→ Esercizio:
Nel testo citato sulla crescita dell'Italia, in quale occasione Draghi ha sottolineato che il Paese è cresciuto meno del suo potenziale?

→ Testo citato:

Quale è l’orizzonte del Paese? Sebbene ci sia un certo consenso sulla minore crescita dell’Italia rispetto alla media dei Paesi europei, un’analisi approfondita dei dati e delle statistiche macroeconomiche in questo caso ci possono aiutare nell’inquadrare il tema.

La natura tecno-economica di questa minore crescita, infatti, registra un conflitto di idee e analisi in cui è difficile districarsi. L’inerzia delle idee, l’egemonia delle teorie economiche e sociali liberiste, unite a interessi particolari e a una certa pigrizia intellettuale, impediscono una analisi autocritica dei vincoli che ostacolano la crescita, così come un livello dignitoso di qualità del lavoro, di efficienza del capitale e di rispetto della natura.

In aggiunta alle difficoltà appena ricordate, la pigrizia o la comodità di taluni intellettuali veicolano l’immagine di un Paese che sarebbe cresciuto meno di quanto potesse solo perché non si è fidato mai abbastanza delle dure, ma corroboranti virtù del mercato.

Lo stesso Presidente del Consiglio Draghi, durante l’Adunanza solenne di chiusura dell’anno accademico dell’Accademia Nazionale dei Lincei (1° luglio 2021), ha ricordato e sottolineato come e quanto il Paese sia cresciuto meno del suo potenziale.

→ Voci fornite:
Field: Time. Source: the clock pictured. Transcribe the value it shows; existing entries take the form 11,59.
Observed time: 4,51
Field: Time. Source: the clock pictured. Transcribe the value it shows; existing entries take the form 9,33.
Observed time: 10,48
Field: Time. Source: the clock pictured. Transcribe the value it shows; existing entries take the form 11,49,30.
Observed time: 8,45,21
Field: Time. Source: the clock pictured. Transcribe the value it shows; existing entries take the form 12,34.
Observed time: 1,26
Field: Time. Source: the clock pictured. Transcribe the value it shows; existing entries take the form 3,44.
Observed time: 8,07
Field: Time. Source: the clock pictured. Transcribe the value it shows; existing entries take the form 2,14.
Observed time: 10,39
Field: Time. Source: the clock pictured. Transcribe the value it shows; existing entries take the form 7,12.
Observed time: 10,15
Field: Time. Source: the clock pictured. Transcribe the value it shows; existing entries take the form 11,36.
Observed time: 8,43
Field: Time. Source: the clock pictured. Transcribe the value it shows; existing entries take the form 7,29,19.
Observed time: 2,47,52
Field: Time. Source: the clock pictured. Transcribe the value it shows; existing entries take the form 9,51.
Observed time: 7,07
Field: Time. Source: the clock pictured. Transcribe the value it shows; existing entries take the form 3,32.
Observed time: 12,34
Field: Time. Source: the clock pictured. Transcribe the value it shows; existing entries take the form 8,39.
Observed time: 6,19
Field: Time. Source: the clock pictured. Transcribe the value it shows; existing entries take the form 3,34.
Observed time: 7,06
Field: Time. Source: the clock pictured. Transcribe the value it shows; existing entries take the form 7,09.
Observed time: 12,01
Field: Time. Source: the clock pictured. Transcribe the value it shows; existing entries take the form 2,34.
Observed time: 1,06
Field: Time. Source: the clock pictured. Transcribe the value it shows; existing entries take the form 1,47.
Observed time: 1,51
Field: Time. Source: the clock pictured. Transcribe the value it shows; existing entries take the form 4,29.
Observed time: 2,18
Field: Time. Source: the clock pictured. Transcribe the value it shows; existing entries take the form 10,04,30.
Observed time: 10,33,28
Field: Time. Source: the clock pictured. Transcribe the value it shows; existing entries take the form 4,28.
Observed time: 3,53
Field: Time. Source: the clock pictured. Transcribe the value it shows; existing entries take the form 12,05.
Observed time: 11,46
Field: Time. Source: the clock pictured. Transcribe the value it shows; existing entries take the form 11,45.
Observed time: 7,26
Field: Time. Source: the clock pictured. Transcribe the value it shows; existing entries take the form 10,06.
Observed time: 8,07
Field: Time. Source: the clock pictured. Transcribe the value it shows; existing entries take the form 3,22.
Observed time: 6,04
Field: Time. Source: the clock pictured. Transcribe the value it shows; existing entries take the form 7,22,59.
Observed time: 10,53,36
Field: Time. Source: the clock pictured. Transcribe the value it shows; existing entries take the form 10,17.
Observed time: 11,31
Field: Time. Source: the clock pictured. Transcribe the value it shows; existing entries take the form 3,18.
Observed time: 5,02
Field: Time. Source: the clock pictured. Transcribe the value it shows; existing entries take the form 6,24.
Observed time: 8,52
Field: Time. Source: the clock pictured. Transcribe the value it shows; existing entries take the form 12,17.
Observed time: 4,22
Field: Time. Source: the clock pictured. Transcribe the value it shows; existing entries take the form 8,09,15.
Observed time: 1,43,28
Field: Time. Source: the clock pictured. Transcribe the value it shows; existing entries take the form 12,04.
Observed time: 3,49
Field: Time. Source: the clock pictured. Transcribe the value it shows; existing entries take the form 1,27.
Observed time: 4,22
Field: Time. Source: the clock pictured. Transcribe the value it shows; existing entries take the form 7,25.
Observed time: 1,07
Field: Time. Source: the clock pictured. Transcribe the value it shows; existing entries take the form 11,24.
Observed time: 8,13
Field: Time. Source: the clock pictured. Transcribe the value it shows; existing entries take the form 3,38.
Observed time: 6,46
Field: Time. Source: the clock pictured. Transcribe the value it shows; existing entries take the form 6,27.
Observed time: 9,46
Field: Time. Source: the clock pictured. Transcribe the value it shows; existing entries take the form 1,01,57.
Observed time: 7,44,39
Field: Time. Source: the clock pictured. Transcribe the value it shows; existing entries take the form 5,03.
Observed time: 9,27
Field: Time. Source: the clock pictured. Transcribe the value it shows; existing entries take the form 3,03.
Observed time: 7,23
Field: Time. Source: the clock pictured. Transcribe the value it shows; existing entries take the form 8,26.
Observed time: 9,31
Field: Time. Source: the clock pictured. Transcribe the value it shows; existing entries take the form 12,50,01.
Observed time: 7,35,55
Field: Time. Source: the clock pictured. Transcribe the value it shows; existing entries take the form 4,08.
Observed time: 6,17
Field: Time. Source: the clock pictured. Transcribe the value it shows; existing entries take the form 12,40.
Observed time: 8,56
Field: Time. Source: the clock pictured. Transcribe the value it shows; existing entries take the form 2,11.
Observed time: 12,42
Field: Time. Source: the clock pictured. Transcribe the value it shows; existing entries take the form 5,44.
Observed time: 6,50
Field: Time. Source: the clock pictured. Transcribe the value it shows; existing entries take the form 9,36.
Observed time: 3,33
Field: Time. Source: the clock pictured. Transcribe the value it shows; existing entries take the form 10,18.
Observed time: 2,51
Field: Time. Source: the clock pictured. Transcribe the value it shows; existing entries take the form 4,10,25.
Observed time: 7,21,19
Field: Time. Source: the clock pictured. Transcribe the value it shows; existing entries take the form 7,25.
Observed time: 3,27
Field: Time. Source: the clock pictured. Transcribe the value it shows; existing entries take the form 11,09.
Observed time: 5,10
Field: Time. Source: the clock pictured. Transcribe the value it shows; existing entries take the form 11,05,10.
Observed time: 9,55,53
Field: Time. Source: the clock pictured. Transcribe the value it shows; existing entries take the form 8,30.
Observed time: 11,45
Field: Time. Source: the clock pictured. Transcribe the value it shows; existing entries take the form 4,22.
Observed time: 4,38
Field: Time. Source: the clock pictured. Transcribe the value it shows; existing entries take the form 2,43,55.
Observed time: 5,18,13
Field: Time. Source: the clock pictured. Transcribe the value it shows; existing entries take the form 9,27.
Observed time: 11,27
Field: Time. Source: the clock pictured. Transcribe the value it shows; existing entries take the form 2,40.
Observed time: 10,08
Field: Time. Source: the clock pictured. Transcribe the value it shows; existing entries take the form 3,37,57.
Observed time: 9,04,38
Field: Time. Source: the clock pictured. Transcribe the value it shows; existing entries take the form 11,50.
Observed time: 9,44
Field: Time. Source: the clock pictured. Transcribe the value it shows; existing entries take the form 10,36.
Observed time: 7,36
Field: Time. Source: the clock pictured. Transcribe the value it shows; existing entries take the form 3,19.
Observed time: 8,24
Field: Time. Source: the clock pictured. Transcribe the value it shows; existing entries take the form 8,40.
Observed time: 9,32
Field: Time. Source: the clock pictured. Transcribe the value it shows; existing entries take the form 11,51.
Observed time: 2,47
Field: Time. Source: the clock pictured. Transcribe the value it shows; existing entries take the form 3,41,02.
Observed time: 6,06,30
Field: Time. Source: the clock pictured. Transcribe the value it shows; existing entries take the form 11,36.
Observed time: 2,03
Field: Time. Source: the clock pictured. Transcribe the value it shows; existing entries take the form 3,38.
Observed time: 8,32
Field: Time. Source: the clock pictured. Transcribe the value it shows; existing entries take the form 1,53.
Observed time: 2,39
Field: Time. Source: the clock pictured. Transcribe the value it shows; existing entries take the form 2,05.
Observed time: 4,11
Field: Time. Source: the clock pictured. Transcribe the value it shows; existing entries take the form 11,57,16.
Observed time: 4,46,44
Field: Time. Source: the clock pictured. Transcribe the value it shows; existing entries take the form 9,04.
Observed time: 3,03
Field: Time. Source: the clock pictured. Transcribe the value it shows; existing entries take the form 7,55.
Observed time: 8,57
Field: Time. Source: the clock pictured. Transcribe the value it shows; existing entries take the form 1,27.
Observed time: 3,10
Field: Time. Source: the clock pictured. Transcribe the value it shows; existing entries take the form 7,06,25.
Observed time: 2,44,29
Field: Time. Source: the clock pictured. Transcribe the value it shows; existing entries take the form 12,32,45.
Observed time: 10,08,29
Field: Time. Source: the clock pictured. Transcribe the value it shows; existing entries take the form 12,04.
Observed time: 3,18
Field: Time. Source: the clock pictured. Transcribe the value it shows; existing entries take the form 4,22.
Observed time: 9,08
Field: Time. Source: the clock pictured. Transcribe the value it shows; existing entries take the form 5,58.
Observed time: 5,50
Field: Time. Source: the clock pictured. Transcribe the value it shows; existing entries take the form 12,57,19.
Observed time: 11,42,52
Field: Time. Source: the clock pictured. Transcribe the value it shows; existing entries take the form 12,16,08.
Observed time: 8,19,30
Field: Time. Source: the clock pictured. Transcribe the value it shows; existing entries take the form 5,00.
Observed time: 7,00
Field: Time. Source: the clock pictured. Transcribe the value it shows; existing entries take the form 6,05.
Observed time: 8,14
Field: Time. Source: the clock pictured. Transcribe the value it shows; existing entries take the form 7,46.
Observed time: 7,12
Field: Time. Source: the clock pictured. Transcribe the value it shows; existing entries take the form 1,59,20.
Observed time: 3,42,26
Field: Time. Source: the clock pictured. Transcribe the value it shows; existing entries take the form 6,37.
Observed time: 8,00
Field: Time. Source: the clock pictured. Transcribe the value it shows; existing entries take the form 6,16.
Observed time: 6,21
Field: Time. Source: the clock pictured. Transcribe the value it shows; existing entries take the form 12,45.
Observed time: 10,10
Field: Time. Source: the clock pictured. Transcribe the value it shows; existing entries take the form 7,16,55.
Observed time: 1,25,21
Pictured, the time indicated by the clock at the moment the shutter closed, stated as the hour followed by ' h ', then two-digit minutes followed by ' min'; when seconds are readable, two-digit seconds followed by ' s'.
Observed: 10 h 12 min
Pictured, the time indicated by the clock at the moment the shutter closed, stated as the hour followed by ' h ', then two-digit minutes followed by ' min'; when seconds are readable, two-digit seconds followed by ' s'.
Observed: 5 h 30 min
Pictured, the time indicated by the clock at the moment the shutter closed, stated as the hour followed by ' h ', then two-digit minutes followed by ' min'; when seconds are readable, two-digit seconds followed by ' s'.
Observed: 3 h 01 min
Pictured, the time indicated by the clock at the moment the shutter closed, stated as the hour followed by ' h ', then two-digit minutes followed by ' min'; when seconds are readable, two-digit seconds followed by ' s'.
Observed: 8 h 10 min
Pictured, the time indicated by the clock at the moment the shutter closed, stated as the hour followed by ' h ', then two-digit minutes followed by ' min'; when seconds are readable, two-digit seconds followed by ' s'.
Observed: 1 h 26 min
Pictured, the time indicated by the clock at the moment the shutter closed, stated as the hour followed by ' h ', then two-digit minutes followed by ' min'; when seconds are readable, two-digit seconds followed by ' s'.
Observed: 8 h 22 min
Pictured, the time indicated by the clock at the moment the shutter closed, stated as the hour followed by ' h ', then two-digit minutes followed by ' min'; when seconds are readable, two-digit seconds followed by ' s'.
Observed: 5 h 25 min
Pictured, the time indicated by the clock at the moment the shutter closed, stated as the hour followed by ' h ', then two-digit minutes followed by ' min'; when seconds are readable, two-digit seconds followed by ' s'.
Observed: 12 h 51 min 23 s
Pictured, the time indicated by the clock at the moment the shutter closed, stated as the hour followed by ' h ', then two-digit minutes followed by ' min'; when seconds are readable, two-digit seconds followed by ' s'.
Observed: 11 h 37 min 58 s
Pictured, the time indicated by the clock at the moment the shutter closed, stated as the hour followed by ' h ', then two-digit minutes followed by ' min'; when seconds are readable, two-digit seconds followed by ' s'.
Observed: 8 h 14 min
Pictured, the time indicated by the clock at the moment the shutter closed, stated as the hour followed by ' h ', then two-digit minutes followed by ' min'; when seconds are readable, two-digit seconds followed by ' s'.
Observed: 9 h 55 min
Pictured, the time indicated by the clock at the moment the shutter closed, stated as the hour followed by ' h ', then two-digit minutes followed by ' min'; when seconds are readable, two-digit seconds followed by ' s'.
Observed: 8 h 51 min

→ Risultato:
Durante l'Adunanza solenne di chiusura dell'anno accademico dell'Accademia Nazionale dei Lincei, il 1° luglio 2021.